SELECTED TEXT:
When Kasich’s adviser asked how this would be the case, Donald Jr. explained that his father’s vice president would be in charge of domestic and foreign policy.
Then what, the adviser asked, would Trump be in charge of?
“Making America great again” was the casual reply.
Kasich himself confirmed the phone call in an interview with CNN’s Jake Tapper. That’s an extraordinary offer, but admittedly, not the same thing as not wanting to win the election. It’s certainly on the spectrum, though. I suspect it hinges on cognitive dissonance — Trump doesn’t want to lose (and certainly not in an embarrassing landslide), but also doesn’t want to perform the job of president.]
Michael Moore, writing yesterday for The Huffington Post, claims to know for a fact that Trump doesn’t want to win. He’s only trying to get a better TV deal:
So, on June 16 of last year, he rode down his golden escalator and opened his mouth. With no campaign staff, no 50-state campaign infrastructure — neither of which he needed because, remember, this wasn’t going to be a real campaign — and with no prepared script, he went off the rails at his kick-off press conference, calling Mexicans “rapists” and “drug dealers” and pledging to build a wall to keep them all out. Jaws in the room were agape. His comments were so offensive, NBC, far from offering him a bigger paycheck, immediately fired him with this terse statement: “Due to the recent derogatory statements by Donald Trump regarding immigrants, NBCUniversal is ending its business relationship with Mr. Trump.” NBC said it was also canceling the beauty pageants owned by Trump: Miss USA and Miss Universe. BOOM.

TASK ITEM: Reproduce the stretch of the text on Trump's campaign from "When Kasich’s adviser" through "and foreign policy.", word for word.

PROVIDED RECORDS:
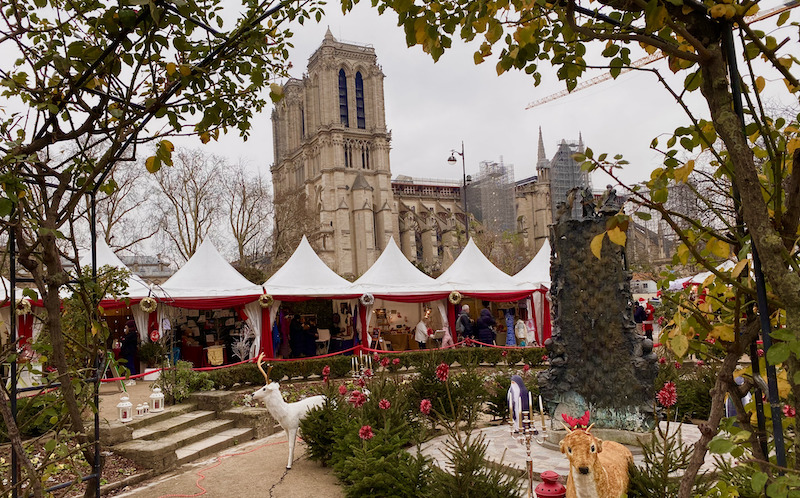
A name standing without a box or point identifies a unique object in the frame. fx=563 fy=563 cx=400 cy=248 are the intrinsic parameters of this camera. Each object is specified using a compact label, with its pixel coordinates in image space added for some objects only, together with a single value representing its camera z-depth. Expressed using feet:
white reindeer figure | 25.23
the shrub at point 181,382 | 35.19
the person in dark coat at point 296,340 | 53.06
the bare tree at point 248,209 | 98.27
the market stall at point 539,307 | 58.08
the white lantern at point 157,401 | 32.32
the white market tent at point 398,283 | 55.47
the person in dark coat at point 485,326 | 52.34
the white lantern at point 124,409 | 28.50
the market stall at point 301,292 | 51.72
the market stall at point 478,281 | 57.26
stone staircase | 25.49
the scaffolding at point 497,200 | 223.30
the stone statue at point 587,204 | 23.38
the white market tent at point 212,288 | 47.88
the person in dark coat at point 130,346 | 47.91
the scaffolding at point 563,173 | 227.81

--

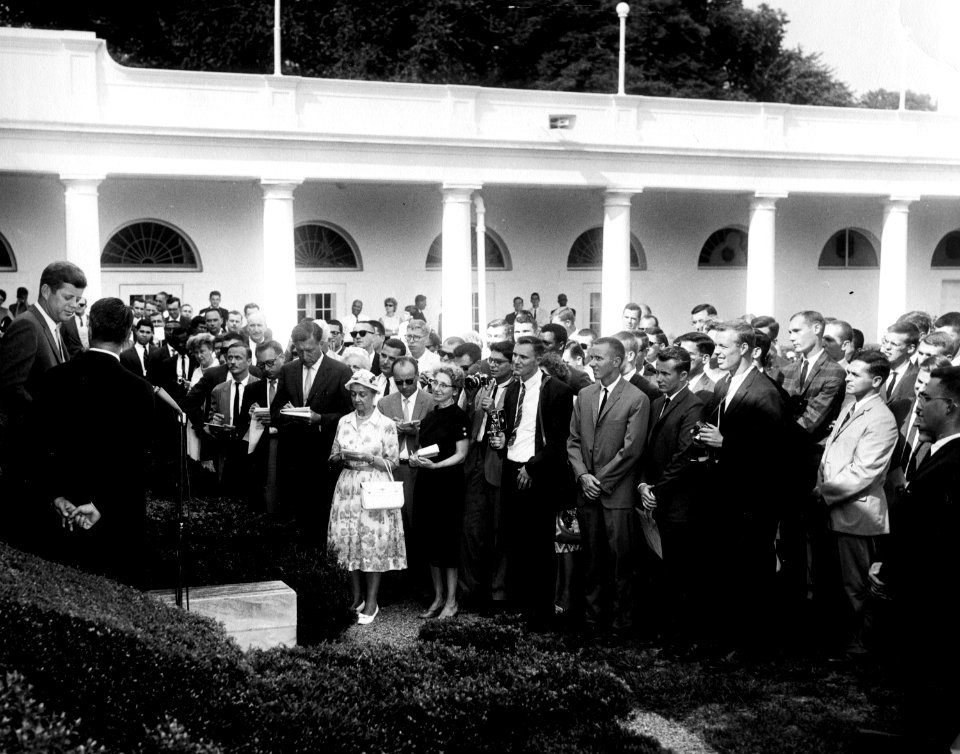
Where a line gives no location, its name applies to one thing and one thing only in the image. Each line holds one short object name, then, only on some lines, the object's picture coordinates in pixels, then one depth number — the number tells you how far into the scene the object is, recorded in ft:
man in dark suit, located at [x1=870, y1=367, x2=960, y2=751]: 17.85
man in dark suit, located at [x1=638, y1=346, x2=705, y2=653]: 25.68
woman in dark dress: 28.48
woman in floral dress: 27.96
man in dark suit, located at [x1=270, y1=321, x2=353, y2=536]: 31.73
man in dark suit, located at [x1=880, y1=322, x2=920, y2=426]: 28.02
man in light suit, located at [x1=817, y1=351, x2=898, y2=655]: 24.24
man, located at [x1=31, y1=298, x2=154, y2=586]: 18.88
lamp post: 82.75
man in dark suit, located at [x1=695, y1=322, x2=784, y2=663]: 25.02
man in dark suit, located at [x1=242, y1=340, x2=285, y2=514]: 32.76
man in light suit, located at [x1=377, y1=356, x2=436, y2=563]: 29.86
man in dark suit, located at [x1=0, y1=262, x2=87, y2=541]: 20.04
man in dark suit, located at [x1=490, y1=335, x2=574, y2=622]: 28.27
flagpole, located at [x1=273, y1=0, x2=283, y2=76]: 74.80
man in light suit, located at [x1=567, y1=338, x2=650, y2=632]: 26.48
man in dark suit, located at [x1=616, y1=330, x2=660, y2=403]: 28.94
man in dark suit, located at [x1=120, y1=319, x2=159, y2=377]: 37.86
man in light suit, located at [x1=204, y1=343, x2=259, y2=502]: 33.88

* * *

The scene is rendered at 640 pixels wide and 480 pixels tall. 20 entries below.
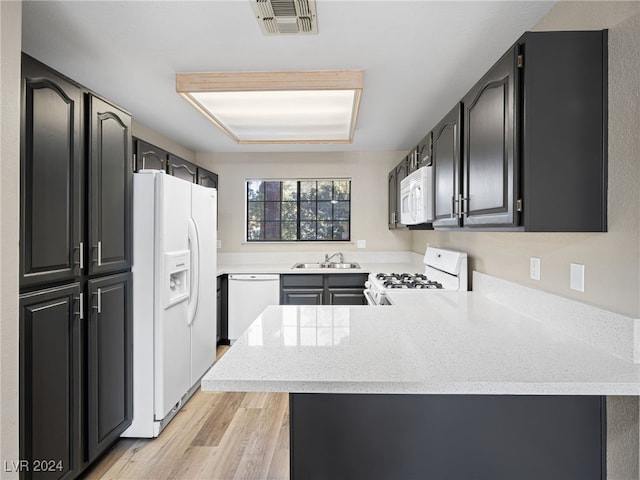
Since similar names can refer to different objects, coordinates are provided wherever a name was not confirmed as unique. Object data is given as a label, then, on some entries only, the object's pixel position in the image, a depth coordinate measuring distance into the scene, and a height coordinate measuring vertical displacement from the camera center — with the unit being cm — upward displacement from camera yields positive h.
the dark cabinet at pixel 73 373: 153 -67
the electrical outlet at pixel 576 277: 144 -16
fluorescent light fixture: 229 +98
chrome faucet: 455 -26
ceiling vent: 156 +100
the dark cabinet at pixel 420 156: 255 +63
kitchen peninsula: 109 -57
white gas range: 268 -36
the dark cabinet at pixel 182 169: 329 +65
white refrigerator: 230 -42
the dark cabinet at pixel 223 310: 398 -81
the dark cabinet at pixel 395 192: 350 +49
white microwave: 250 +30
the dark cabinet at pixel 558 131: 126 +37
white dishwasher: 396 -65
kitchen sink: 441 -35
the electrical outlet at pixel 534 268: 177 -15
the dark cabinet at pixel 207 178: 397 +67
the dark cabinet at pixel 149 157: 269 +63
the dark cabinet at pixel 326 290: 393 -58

REPLY:
When Kasich’s adviser asked how this would be the case, Donald Jr. explained that his father’s vice president would be in charge of domestic and foreign policy.